Dr. Nicholas Karayannis looks at a patient's back while they lay face-down on a medical table for Project AdaPT

Project AdaPT

A pilot clinical study that is investigating guideline-based Physical Therapy (PT) care for people with chronic low back pain. This study is testing the feasibility of an adaptive intervention model, which provides different treatment pathways for people who are not responding to their initial treatment.

One of these care pathways is augmenting PT with the Healthy Minds Program (HMP). The Healthy Minds program is a self-guided, app-delivered intervention that offers podcast-style lessons on the science of wellbeing in addition to guided meditations to cultivate awareness, insight, connection, and purpose.

The second care pathway is augmenting PT+HMP with a Tai Chi program for those individuals who are not initially responding to PT+HMP.
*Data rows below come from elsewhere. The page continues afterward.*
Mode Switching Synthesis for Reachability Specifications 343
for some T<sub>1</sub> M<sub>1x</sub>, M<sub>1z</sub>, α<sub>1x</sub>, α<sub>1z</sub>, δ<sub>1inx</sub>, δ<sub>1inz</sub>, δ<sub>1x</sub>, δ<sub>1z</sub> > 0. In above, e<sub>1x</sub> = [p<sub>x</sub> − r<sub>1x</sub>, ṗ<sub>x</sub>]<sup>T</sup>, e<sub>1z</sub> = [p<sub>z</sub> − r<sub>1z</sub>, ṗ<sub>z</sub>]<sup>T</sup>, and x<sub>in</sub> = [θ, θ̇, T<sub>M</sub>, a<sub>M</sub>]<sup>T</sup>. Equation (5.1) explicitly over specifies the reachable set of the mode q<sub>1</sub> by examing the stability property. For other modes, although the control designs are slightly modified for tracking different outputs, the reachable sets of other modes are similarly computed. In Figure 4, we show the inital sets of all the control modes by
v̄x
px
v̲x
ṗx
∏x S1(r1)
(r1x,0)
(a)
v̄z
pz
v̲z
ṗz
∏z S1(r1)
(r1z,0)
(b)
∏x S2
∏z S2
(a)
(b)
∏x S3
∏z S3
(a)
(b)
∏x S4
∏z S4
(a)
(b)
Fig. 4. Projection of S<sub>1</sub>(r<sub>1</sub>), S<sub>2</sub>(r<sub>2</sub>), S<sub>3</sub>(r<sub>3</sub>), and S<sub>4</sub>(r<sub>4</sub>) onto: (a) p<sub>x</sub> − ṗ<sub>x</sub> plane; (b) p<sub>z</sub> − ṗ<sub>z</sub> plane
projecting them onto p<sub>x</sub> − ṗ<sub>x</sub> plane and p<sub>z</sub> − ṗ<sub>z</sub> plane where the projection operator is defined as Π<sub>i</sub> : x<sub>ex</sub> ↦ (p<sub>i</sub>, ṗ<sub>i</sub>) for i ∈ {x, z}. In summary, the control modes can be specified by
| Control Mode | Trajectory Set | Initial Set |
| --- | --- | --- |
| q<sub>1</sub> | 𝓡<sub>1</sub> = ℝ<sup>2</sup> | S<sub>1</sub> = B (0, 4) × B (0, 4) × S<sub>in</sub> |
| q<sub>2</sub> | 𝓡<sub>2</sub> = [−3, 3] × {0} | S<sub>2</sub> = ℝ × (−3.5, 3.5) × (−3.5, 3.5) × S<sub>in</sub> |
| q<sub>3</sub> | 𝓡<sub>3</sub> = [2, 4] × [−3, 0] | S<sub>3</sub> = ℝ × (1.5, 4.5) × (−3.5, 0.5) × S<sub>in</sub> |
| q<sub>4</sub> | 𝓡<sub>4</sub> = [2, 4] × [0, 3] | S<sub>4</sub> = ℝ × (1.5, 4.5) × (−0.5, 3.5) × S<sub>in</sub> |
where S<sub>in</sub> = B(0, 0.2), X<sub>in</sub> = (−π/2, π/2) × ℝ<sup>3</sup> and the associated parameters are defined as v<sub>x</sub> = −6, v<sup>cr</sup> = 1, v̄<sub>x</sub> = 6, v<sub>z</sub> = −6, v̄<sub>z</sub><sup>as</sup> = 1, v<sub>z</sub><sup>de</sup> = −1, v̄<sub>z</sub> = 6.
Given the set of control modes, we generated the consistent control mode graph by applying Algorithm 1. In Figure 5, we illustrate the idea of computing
Laboratory measures include trunk motion analysis (captured with 3D motion capture technology), quantitative sensory testing of pressure and thermal pain threshold and tolerance, and actigraphy.


A man holds a warrior 1 pose in a yoga studio, while wearing a helmet

Project Soma

A pilot experimental study that is investigating brain cortical activity responses, measured using functional near-infrared spectroscopy (fNIRS), during the engagement in different forms of focused awareness meditation practices. One of these meditations involves a brief 'body scan' practice, and the other meditation involves a brief Yoga practice.

This study is recruiting healthy adults with Yoga experience. We are further testing the relationship between pressure pain tolerance (measured with algometry) with self-reported measures of interoception (sensing of internal bodily sensations) and awareness (mindfulness).